Num movimento com forte impacto na geopolítica e na segurança pública das Américas, o governo dos Estados Unidos anunciou a inclusão das duas maiores fações criminosas do Brasil — o Primeiro Comando da Capital (PCC) e o Comando Vermelho (CV) — na lista oficial de Organizações Terroristas Estrangeiras e de “Terroristas Globais Especialmente Designados”.
O comunicado, emitido pelo Departamento de Estado norte-americano sob a gestão de Donald Trump, justifica a medida pelo facto de a influência, a violência e as redes ilícitas destes grupos terem ultrapassado as fronteiras brasileiras, ameaçando diretamente a segurança interna e a saúde pública dos cidadãos americanos.
O que muda com a classificação de Terrorismo?
A transição do estatuto de “crime organizado” para o de “grupo terrorista” altera profundamente a forma como as autoridades de Washington podem combater estas redes.
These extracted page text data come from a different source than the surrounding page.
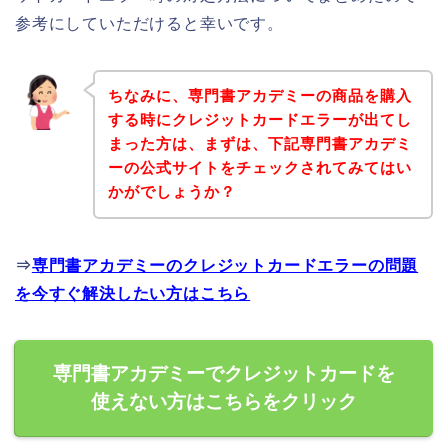
参考にしていただけると幸いです。
ちなみに、専門書アカデミーの商品を購入
する時にクレジットカードエラーが出てし
まった方は、まずは、下記専門書アカデミ
ーの公式サイトをチェックされてみてはい
かがでしょうか？
⇒
専門書アカデミーのクレジットカードエラーの問題
を今すぐ解決したい方はこちら
専門書アカデミーでクレジットカードを
使えない方はこちらをクリック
As principais sanções práticas incluem:
- Bloqueio de Ativos: Todos os bens, propriedades e contas bancárias ligadas às organizações ou aos seus membros que estejam sob jurisdição americana ou em posse de empresas dos EUA são imediatamente congelados.
- Proibição de Apoio Material: Passa a ser considerado crime federal nos EUA fornecer qualquer tipo de suporte a estes grupos, incluindo transferências de dinheiro, fornecimento de armamento, treino ou serviços logísticos.
- Restrições de Fronteira: Qualquer cidadão estrangeiro associado ao PCC ou ao Comando Vermelho terá a sua entrada recusada em território americano e poderá ser alvo de extradição ou deportação acelerada.
O Impacto nas Relações Diplomáticas e na Soberania
A decisão unilateral de Washington gerou reações intensas nos bastidores políticos do Brasil e divide opiniões entre juristas e especialistas:
- Visão da Oposição: Setores ligados à direita elogiaram a medida de firmeza do governo americano, destacando o papel das articulações parlamentares para sufocar financeiramente o crime organizado.
- Preocupação do Governo: Ala mais ligada à base governista manifestou receio de que a medida possa ferir a soberania nacional do Brasil, abrindo precedentes para sanções económicas ou interferências externas na política de segurança interna.
- Natureza dos Grupos: Especialistas em segurança apontam que, tradicionalmente, grupos terroristas possuem motivações ideológicas ou políticas, enquanto as fações brasileiras têm fins predominantemente lucrativos (através do narcotráfico). Contudo, o nível de violência empregado pesou na decisão de Washington.
Atuação das fações em solo norte-americano
De acordo com porta-vozes do governo dos EUA, investigações apontam que o PCC e o Comando Vermelho já possuem ramificações e células ativas de operação em pelo menos 12 estados americanos. A capilaridade destas redes no tráfico internacional de cocaína e na lavagem de dinheiro colocou os grupos na mira direta das agências de inteligência, como o FBI e a DEA.
A previsão é que os efeitos mais rigorosos da nova lei entrem em vigor de forma oficial a partir do início de junho.
FAQ: Dúvidas sobre a decisão dos EUA
1. Os EUA podem intervir militarmente no Brasil por causa disso? Legalmente, a classificação foca-se em sanções financeiras, migratórias e jurídicas. Intervenções militares em solo estrangeiro exigem outras justificações de defesa nacional de alta complexidade e respeito aos tratados de soberania, embora a medida aumente o tom da cooperação — ou pressão — militar e policial na região.
2. O mercado financeiro brasileiro pode ser afetado? Sim. Bancos e empresas que operam internacionalmente passam a ter de adotar regras de compliance muito mais severas, de forma a garantir que nenhum fundo ou transação, mesmo indireta, tenha ligação com os indivíduos listados nas sanções de Washington.
3. Qual o papel do secretário de Estado dos EUA neste processo? Cabe ao secretário de Estado, em coordenação com os departamentos de Justiça e do Tesouro, identificar e propor estas designações, que são submetidas à análise do Congresso americano antes da sua publicação em diário oficial.
Conclusão
Ao equiparar o PCC e o Comando Vermelho a organizações terroristas, os Estados Unidos elevam o combate às fações brasileiras ao mais alto nível de segurança nacional global. Enquanto a medida promete apertar o cerco financeiro internacional sobre o crime, resta saber como o governo brasileiro irá calibrar a sua diplomacia para garantir a eficácia contra o tráfico sem permitir que a sua soberania jurídica seja colocada em causa.